(INPUT begins)
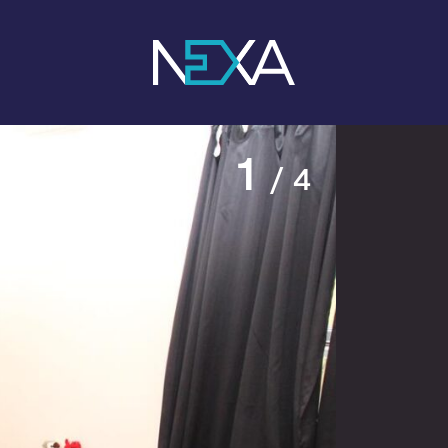
1
/ 4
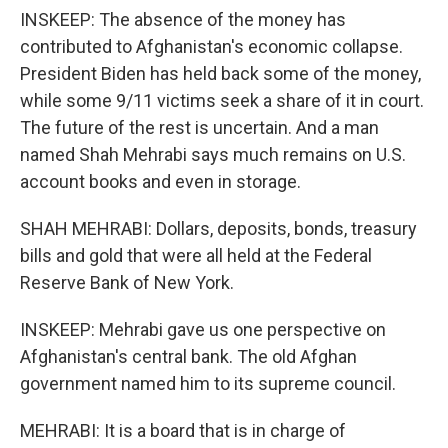
INSKEEP: The absence of the money has
contributed to Afghanistan's economic collapse.
President Biden has held back some of the money,
while some 9/11 victims seek a share of it in court.
The future of the rest is uncertain. And a man
named Shah Mehrabi says much remains on U.S.
account books and even in storage.
SHAH MEHRABI: Dollars, deposits, bonds, treasury
bills and gold that were all held at the Federal
Reserve Bank of New York.
INSKEEP: Mehrabi gave us one perspective on
Afghanistan's central bank. The old Afghan
government named him to its supreme council.
MEHRABI: It is a board that is in charge of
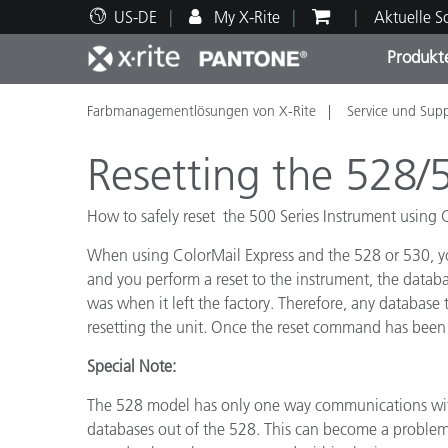
US-DE
My X-Rite
Aktuelle 
Produkt
Farbmanagementlösungen von X-Rite
Service und Sup
Spitzenprodukte
Druck und Verpackung
Technischer Support
Pädagogische Ressourcen
Produ
Anstr
Servi
Ausbi
Resetting the 528/
How to safely reset the 500 Series Instrument using 
When using ColorMail Express and the 528 or 530, you
Brand
and you perform a reset to the instrument, the databas
Automobil
was when it left the factory. Therefore, any database
Textil
resetting the unit. Once the reset command has been
Special Note:
The 528 model has only one way communications with
databases out of the 528. This can become a problem 
Kosme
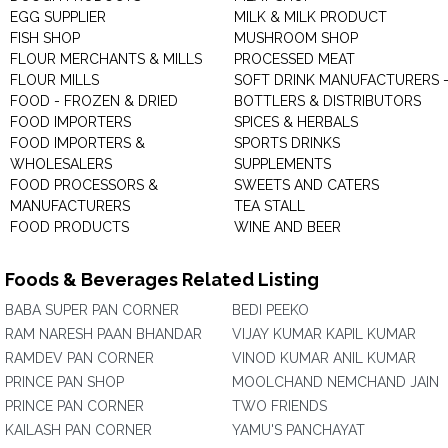
EGG SUPPLIER
MILK & MILK PRODUCT
FISH SHOP
MUSHROOM SHOP
FLOUR MERCHANTS & MILLS
PROCESSED MEAT
FLOUR MILLS
SOFT DRINK MANUFACTURERS 
FOOD - FROZEN & DRIED
BOTTLERS & DISTRIBUTORS
FOOD IMPORTERS
SPICES & HERBALS
FOOD IMPORTERS &
SPORTS DRINKS
WHOLESALERS
SUPPLEMENTS
FOOD PROCESSORS &
SWEETS AND CATERS
MANUFACTURERS
TEA STALL
FOOD PRODUCTS
WINE AND BEER
Foods & Beverages Related Listing
BABA SUPER PAN CORNER
BEDI PEEKO
RAM NARESH PAAN BHANDAR
VIJAY KUMAR KAPIL KUMAR
RAMDEV PAN CORNER
VINOD KUMAR ANIL KUMAR
PRINCE PAN SHOP
MOOLCHAND NEMCHAND JAIN
PRINCE PAN CORNER
TWO FRIENDS
KAILASH PAN CORNER
YAMU'S PANCHAYAT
(INPUT ends)
Lay out the lines of the data that start with the line containing "INSKEEP: The absence of the money has" and end with the line containing "government named him to its supreme council.", both included, as a numbered list with blank lines omitted. List only those lines.

1. INSKEEP: The absence of the money has
2. contributed to Afghanistan's economic collapse.
3. President Biden has held back some of the money,
4. while some 9/11 victims seek a share of it in court.
5. The future of the rest is uncertain. And a man
6. named Shah Mehrabi says much remains on U.S.
7. account books and even in storage.
8. SHAH MEHRABI: Dollars, deposits, bonds, treasury
9. bills and gold that were all held at the Federal
10. Reserve Bank of New York.
11. INSKEEP: Mehrabi gave us one perspective on
12. Afghanistan's central bank. The old Afghan
13. government named him to its supreme council.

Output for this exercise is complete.